Kevin Meehan, an associate professor of criminal justice at Cal State University, Fullerton, said Rackauckas referenced the "bad apple theory" as he ended his appeal to the jury.
"I do believe that to be true. Most officers that I know have the right intentions. They go into law enforcement because they want to help people," said Meehan, who teaches a graduate course on administration of justice and courses on corrections. "I have a lot of students that are officers, and they're here because they want to become better officers."
He said instances of excessive force by officers are "aberrations."
"I don't think that these two officers are reflective of the majority of the people at the Fullerton Police Department and certainly not the majority of people in law enforcement," Meehan said.
Emotion versus evidence
In his closing argument, Cicinelli's attorney Schwartz urged the jury to "analyze this case without emotion."
"The prosecutors played the video, said listen to [Thomas'] scream, wrench your heart and convict somebody,” Schwartz said.
"We don't convict people just because it was a tragedy to ease our guilty conscience,” Schwartz said.
He said Rackauckas played on the emotions rather than evidence. "That's not fair. That's not just. That goes against everything the system stands for."

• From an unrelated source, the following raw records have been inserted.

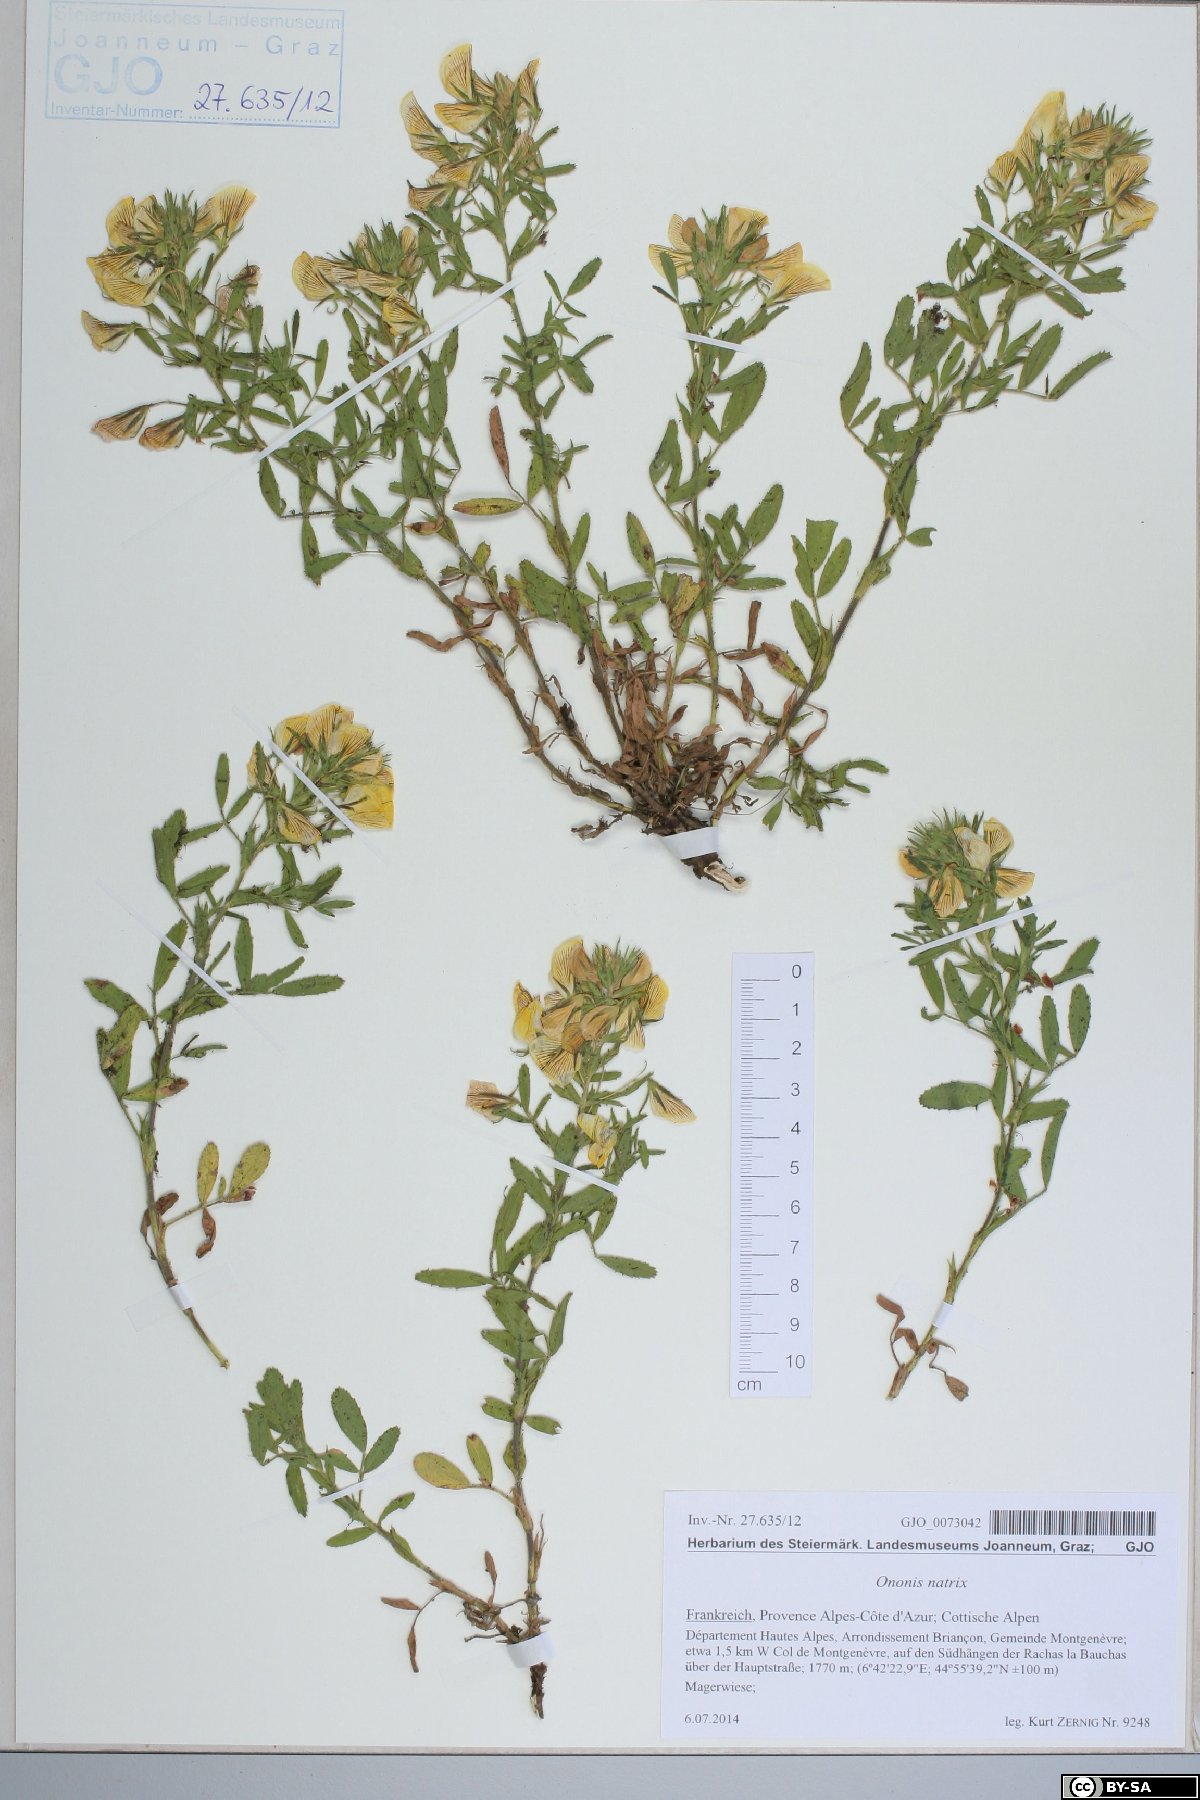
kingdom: Plantae
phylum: Tracheophyta
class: Magnoliopsida
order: Fabales
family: Fabaceae
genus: Ononis
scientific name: Ononis natrix
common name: Yellow restharrow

Checking their emotions may be easier said then done in a case that has lasted two and a half years, Levenson said.
"I don't think emotion completely disappears no matter what," she said. "But what will happen is that the jurors will tend to try to compartmentalize it. And we saw that happen in the Rodney King case where there was a lot of emotion, but the jurors, who in Simi Valley acquitted the officers, set it aside and then almost objectified what they saw on the tape."
"It is a matter of waiting and we could be waiting quite a period of time," Levenson said. "You don't want jurors to rush a decision. It's too important to everyone."